OM in the News: Skilled Work Without the Worker (with Video)

Robotics is just one  topic in our treatment of  technology in Chapter 7, but yesterday’s lead article in the New York Times (Aug. 19, 2012) called “Skilled Work Without the Worker” is worth sharing with your class. The point is that robots have become a lot more sophisticated in the past 2 decades and are now capable of doing very detailed work that only humans could do just a short time ago.

Tesla foctory robots perform not one, but 4 functions at the California auto plant

The piece begins by describing two Philips Electronics factories–one in China (where hundreds of workers hand assemble electric shavers)– and the other in Holland (where 128 robots  do the same work, guided by video cameras). The Dutch factory  has several dozen workers per shift, about a tenth as many as the plant in China. And the robots there work, of course, without a coffee break — three shifts a day, 365 days a year.

This is the future, says The Times. A new wave of robots is replacing workers around the world in both manufacturing and distribution. Factories like the one  in the Netherlands are a striking counterpoint to those used by Foxconn , which employ hundreds of thousands of low-skilled workers to make Apple products. Foxconn’s chairman, Terry Gou, has publicly endorsed a growing use of robots. Speaking of his more than one million employees worldwide, he recently said: “As human beings are also animals, to manage one million animals gives me a headache.”
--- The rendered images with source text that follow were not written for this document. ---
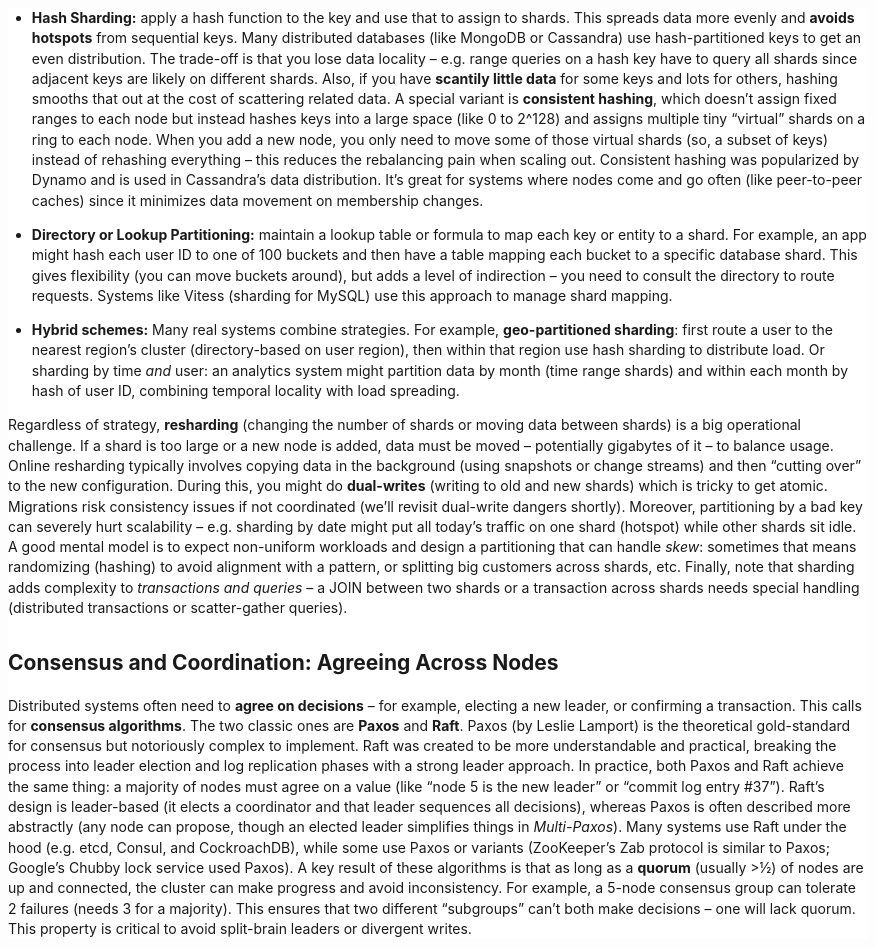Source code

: * **Hash Sharding:** apply a hash function to the key and use that to assign to shards. This spreads data more evenly and **avoids hotspots** from sequential keys. Many distributed databases (like MongoDB or Cassandra) use hash-partitioned keys to get an even distribution. The trade-off is that you lose data locality – e.g. range queries on a hash key have to query all shards since adjacent keys are likely on different shards. Also, if you have **scantily little data** for some keys and lots for others, hashing smooths that out at the cost of scattering related data. A special variant is **consistent hashing**, which doesn’t assign fixed ranges to each node but instead hashes keys into a large space (like 0 to 2^128) and assigns multiple tiny “virtual” shards on a ring to each node. When you add a new node, you only need to move some of those virtual shards (so, a subset of keys) instead of rehashing everything – this reduces the rebalancing pain when scaling out. Consistent hashing was popularized by Dynamo and is used in Cassandra’s data distribution. It’s great for systems where nodes come and go often (like peer-to-peer caches) since it minimizes data movement on membership changes.

* **Directory or Lookup Partitioning:** maintain a lookup table or formula to map each key or entity to a shard. For example, an app might hash each user ID to one of 100 buckets and then have a table mapping each bucket to a specific database shard. This gives flexibility (you can move buckets around), but adds a level of indirection – you need to consult the directory to route requests. Systems like Vitess (sharding for MySQL) use this approach to manage shard mapping.

* **Hybrid schemes:** Many real systems combine strategies. For example, **geo-partitioned sharding**: first route a user to the nearest region’s cluster (directory-based on user region), then within that region use hash sharding to distribute load. Or sharding by time *and* user: an analytics system might partition data by month (time range shards) and within each month by hash of user ID, combining temporal locality with load spreading.

Regardless of strategy, **resharding** (changing the number of shards or moving data between shards) is a big operational challenge. If a shard is too large or a new node is added, data must be moved – potentially gigabytes of it – to balance usage. Online resharding typically involves copying data in the background (using snapshots or change streams) and then “cutting over” to the new configuration. During this, you might do **dual-writes** (writing to old and new shards) which is tricky to get atomic. Migrations risk consistency issues if not coordinated (we’ll revisit dual-write dangers shortly). Moreover, partitioning by a bad key can severely hurt scalability – e.g. sharding by date might put all today’s traffic on one shard (hotspot) while other shards sit idle. A good mental model is to expect non-uniform workloads and design a partitioning that can handle *skew*: sometimes that means randomizing (hashing) to avoid alignment with a pattern, or splitting big customers across shards, etc. Finally, note that sharding adds complexity to *transactions and queries* – a JOIN between two shards or a transaction across shards needs special handling (distributed transactions or scatter-gather queries).

## Consensus and Coordination: Agreeing Across Nodes

Distributed systems often need to **agree on decisions** – for example, electing a new leader, or confirming a transaction. This calls for **consensus algorithms**. The two classic ones are **Paxos** and **Raft**. Paxos (by Leslie Lamport) is the theoretical gold-standard for consensus but notoriously complex to implement. Raft was created to be more understandable and practical, breaking the process into leader election and log replication phases with a strong leader approach. In practice, both Paxos and Raft achieve the same thing: a majority of nodes must agree on a value (like “node 5 is the new leader” or “commit log entry #37”). Raft’s design is leader-based (it elects a coordinator and that leader sequences all decisions), whereas Paxos is often described more abstractly (any node can propose, though an elected leader simplifies things in *Multi-Paxos*). Many systems use Raft under the hood (e.g. etcd, Consul, and CockroachDB), while some use Paxos or variants (ZooKeeper’s Zab protocol is similar to Paxos; Google’s Chubby lock service used Paxos). A key result of these algorithms is that as long as a **quorum** (usually >½) of nodes are up and connected, the cluster can make progress and avoid inconsistency. For example, a 5-node consensus group can tolerate 2 failures (needs 3 for a majority). This ensures that two different “subgroups” can’t both make decisions – one will lack quorum. This property is critical to avoid split-brain leaders or divergent writes.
With examples ranging from Boeing’s use of robots on the 787,  to C&S Wholesale Grocers fully automated warehouse, to a California organic farmer who uses them to pack lettuce, this exciting OM technology makes for a good discussion in many chapters of our text. The 4 minute video that accompanies the article is also well done.

Discussion questions:

1. Why have robots become a more powerful force in recent years?

2. What are the plusses and minuses of the new revolution?